Abdul Karim from BAPA echoes Shahida's sentiments. “The police say that they are working towards catching traders who use illegal machines, but they never manage to get the owners. Most of their raids are not secret and as a result the good machines are moved before they arrive. Sure, they burn a few machines and issue a press release the very next day about their work, but they don't even check whether the machines they burned have been destroyed. Many such machines are painted and used again the next day,” says Karim.

One of the reasons that officials tend to turn a blind eye towards these activities could be the fact that many of these stone collecting businesses are backed by powerful people who are members of the ruling party.

For instance, last Monday a murder case was filed with the Companiganj Police Station against Ali Amjad Hossain, president of the upazila Awami League unit in relation to the case which involved the death of five workers on Sunday.

Last year, a case for illegal stone extraction against Shamim Ahmed, Paschim Islampur Union Awami League president, and his elder brother who is the panel chairman of the Sylhet District Council and the joint secretary of the Companiganj upazila.

According to locals, the stone extractions sites in Jaintiapur and Gowainghat upazilas are backed by Liaquat Ali, the general secretary of the upazila.

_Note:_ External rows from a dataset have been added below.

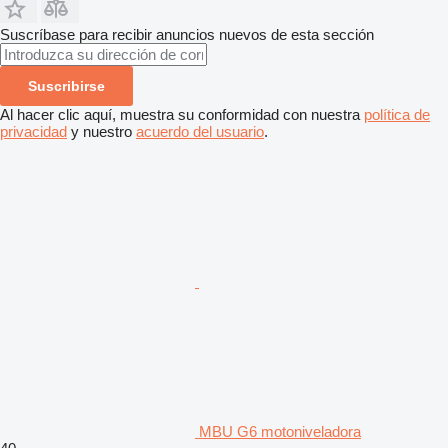
Suscríbase para recibir anuncios nuevos de esta sección
Suscribirse
Al hacer clic aquí, muestra su conformidad con nuestra
política de
privacidad
y nuestro
acuerdo del usuario
.
MBU G6 motoniveladora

He is now in jail because of a murder case filed against him in connection with a land dispute related to a mining site. He has also been accused of attacking two journalists in the Sylhet court area.

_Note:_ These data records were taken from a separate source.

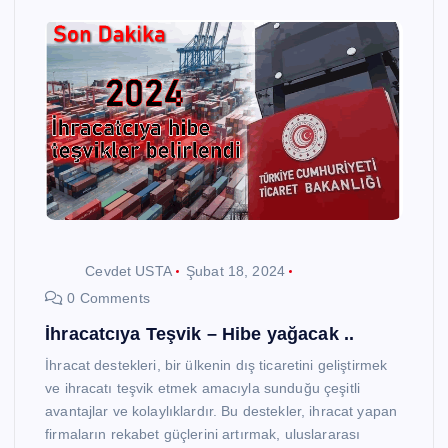
Cevdet USTA
Şubat 18, 2024
0 Comments
İhracatcıya Teşvik – Hibe yağacak ..
İhracat destekleri, bir ülkenin dış ticaretini geliştirmek
ve ihracatı teşvik etmek amacıyla sunduğu çeşitli
avantajlar ve kolaylıklardır. Bu destekler, ihracat yapan
firmaların rekabet güçlerini artırmak, uluslararası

Illegal mining is also hurting the country's tourism industry. Some of the most scenic regions of the country lie beside the Bangladesh-India border in Sylhet. Places such as Jaflong, Sreepur, Bichnakandi, Lovachhara and Bholaganj have attracted tourists for long due to their natural beauty. However, these places have also attracted the attention of stone traders and are now in danger of being ruined.

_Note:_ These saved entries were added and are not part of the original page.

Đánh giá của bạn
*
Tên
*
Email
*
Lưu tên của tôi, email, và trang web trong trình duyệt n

Recent visits to stone extraction areas in Sylhet reveal the pitiful conditions of these places. For instance, the road Mamar Bazar that tourists used to use to go to Zero Point in Jaflong has been ruined. Tourists now are forced to travel to Zero Point through a route located behind the Border Guard Battalion's camp there. And travelling through that road is not a pretty sight. Similarly deteriorating conditions can be witnessed in Bichnakandi and Bholaganj.

“Over the last few years, the number of tourists visiting places like Jaflong or Bholaganj has decreased quite a bit. People are now more interested in staying in resorts with artificial beauty instead of witnessing the mess outside,” says Mistu Datta, general manager of a hotel in Sylhet.

Shofiqul Islam, a restaurant owner of Jaflong, is contemplating the closure of his business. “There was a time when thousands of people would flock to my restaurant after visiting Jaflong, but, as you can see, you are the only one here today,” he laments.

Speak to government officials, and they will all give you clichéd  replies.

“We are regularly conducting drives and filing cases but there is no separate environment court. We find a huge log of cases in the court that waits for years,” Salah Uddin Chowdhury, deputy director of the Department of Environment in Sylhet.

Md. Rahat Anwar, the deputy commissioner of Sylhet, sings a similar tune stating that the administration is working on taking new measures against these illegal stone extractions.

But judging by the current state of affairs, there are not too many people who would vouch for these statements.

Shahida from BELA perhaps best describes the current situation. “I don't know what's going to happen in the coming days. Already 17 people have been killed and it has just been two months. Judging by current signs, it won't be a surprise if many more die in the coming days.”